That explanation was vital to his confirmation, because Ross held financial interests in hundreds of companies across dozens of sectors, many of which could be affected by his decisions as commerce secretary. Any one of them could represent a potential conflict of interest, which is why the disclosures, by law, are supposed to be thorough.

“The information that he provided on that form is just a start. It is incomplete,” said Kathleen Clark, an expert on government ethics at Washington University in St. Louis. “I have no reason to believe that he violated the law of disclosure, but in order … for the Commerce Department to understand, you’d have to have more information than what is listed on that form.”

Ross, through a Commerce Department spokesperson, issued a statement saying that he recuses himself as secretary from any matters regarding transoceanic shipping, and said he works closely with ethics officials in the department “to ensure the highest ethical standards.”

___

Required action a:
Copy the lines of the records from the one containing "### Licensing" through the one containing "PROBLEMA------>>>>> Alto custo", character for character.
The passage on Ross's disclosures and the records have no connection to each other.

___

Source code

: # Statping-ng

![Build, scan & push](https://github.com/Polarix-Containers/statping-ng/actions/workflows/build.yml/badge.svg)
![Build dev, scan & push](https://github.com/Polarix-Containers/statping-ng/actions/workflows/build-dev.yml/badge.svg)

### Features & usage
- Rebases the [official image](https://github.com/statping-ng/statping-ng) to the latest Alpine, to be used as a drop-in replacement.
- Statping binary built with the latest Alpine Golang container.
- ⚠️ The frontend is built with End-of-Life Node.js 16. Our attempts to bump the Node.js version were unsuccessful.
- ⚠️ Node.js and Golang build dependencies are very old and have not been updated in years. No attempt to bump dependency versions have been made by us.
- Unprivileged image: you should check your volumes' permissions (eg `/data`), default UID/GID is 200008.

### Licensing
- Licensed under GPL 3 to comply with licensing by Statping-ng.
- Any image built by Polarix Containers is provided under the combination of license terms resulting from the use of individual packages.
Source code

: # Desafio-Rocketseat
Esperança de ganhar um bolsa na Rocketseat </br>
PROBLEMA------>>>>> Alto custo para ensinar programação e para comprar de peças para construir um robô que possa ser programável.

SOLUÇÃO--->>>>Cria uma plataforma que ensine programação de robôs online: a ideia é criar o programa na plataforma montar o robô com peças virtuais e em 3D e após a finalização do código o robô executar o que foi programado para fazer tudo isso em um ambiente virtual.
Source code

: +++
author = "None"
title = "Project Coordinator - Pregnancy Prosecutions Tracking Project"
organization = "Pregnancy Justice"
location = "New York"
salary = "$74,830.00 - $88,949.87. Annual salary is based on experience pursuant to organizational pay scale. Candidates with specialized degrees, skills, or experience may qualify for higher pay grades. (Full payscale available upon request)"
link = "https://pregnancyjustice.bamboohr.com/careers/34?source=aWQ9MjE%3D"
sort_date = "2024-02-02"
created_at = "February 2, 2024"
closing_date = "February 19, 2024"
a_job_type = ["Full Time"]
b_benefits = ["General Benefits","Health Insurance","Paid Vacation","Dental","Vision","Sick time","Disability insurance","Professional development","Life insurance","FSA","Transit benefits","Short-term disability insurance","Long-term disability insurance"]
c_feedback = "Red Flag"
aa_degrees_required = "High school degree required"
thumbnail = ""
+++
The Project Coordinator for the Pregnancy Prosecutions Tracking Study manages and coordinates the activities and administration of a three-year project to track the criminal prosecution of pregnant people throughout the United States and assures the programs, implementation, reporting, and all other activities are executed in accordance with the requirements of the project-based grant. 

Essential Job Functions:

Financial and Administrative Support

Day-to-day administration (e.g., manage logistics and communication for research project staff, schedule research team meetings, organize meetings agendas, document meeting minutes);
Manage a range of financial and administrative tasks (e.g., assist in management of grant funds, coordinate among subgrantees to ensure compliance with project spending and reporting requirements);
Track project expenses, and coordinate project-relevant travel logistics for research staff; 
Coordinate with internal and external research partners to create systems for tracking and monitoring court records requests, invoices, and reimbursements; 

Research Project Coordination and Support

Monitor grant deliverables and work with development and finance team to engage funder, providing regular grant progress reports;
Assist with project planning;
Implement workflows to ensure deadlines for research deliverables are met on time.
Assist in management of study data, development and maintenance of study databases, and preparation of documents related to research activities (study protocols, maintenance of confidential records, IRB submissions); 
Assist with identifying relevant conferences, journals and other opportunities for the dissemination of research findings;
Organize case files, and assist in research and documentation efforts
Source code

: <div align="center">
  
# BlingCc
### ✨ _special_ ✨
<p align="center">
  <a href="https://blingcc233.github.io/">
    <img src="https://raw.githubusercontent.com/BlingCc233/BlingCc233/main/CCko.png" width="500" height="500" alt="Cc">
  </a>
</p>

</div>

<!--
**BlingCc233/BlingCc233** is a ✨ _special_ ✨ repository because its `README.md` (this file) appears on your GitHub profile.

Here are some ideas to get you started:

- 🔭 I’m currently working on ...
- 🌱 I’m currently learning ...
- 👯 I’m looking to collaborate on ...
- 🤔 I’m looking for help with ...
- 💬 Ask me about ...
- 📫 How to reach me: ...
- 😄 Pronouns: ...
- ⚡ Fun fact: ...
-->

___

Required action b:
In the passage on Ross's disclosures, rewrite the stretch from "That explanation was" through "to be thorough.", putting "complete" in place of "thorough".

Written solution a:
### Licensing
- Licensed under GPL 3 to comply with licensing by Statping-ng.
- Any image built by Polarix Containers is provided under the combination of license terms resulting from the use of individual packages.
Source code

: # Desafio-Rocketseat
Esperança de ganhar um bolsa na Rocketseat </br>
PROBLEMA------>>>>> Alto custo para ensinar programação e para comprar de peças para construir um robô que possa ser programável.

Written solution b:
That explanation was vital to his confirmation, because Ross held financial interests in hundreds of companies across dozens of sectors, many of which could be affected by his decisions as commerce secretary. Any one of them could represent a potential conflict of interest, which is why the disclosures, by law, are supposed to be complete.